PASSAGE TO READ.
# # # # #

# What is the antiderivative of sec^5xtan^7x?

Mar 22, 2015

The answer is: ${\sec}^{11} \frac{x}{11} - {\sec}^{9} \frac{x}{3} + \frac{3 {\sec}^{7} x}{7} - {\sec}^{5} \frac{x}{5} + c$.

Remembering that:

• ${\sec}^{2} x = \frac{1}{\cos} ^ 2 x = \frac{{\sin}^{2} x + {\cos}^{2} x}{\cos} ^ 2 x =$

$= {\sin}^{2} \frac{x}{\cos} ^ 2 x + {\cos}^{2} \frac{x}{\cos} ^ 2 x = {\tan}^{2} x + 1 \Rightarrow$

${\tan}^{2} x = {\sec}^{2} x - 1$;

• $\int \sec x \tan x \mathrm{dx} = \sec x + c$;

• $\int {\left[f \left(x\right)\right]}^{n} \cdot f ' \left(x\right) \mathrm{dx} = {\left[f \left(x\right)\right]}^{n + 1} / \left(n + 1\right) + c$.

# # # # #

ASSIGNMENT 1. Which facts does the sec^5x tan^7x answer list under "Remembering that"?
ASSIGNMENT 2. In the sec^5x tan^7x answer, what is the integral of sec x tan x?

EXERCISE DATA.
# # # # #

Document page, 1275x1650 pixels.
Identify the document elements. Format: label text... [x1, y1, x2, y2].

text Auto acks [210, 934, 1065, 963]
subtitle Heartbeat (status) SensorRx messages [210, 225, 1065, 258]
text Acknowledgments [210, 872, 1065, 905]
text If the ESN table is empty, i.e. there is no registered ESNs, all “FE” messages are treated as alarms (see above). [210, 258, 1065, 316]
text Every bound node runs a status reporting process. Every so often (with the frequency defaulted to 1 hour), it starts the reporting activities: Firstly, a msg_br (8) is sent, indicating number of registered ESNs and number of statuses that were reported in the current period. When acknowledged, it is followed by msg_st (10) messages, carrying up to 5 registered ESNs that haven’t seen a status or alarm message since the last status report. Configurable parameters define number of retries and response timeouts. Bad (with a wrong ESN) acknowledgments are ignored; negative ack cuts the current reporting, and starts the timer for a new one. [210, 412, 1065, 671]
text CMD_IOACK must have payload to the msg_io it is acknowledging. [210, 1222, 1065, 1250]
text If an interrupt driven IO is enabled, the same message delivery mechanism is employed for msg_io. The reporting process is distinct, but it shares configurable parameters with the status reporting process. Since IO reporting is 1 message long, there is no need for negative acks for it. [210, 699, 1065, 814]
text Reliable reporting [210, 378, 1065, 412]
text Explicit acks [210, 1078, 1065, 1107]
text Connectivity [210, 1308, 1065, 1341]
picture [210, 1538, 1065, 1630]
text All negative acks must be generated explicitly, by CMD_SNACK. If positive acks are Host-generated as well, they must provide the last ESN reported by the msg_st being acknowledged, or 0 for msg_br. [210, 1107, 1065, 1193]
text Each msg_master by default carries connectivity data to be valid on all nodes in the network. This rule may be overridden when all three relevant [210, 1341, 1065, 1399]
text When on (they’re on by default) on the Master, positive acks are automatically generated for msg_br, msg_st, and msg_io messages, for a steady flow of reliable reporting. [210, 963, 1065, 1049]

# # # # #

TASK ANSWER 1.
- tan^2 x = sec^2 x − 1
- ∫ sec x tan x dx = sec x + c
- ∫ [f(x)]^n · f′(x) dx = [f(x)]^(n+1)/(n+1) + c

TASK ANSWER 2. sec x + c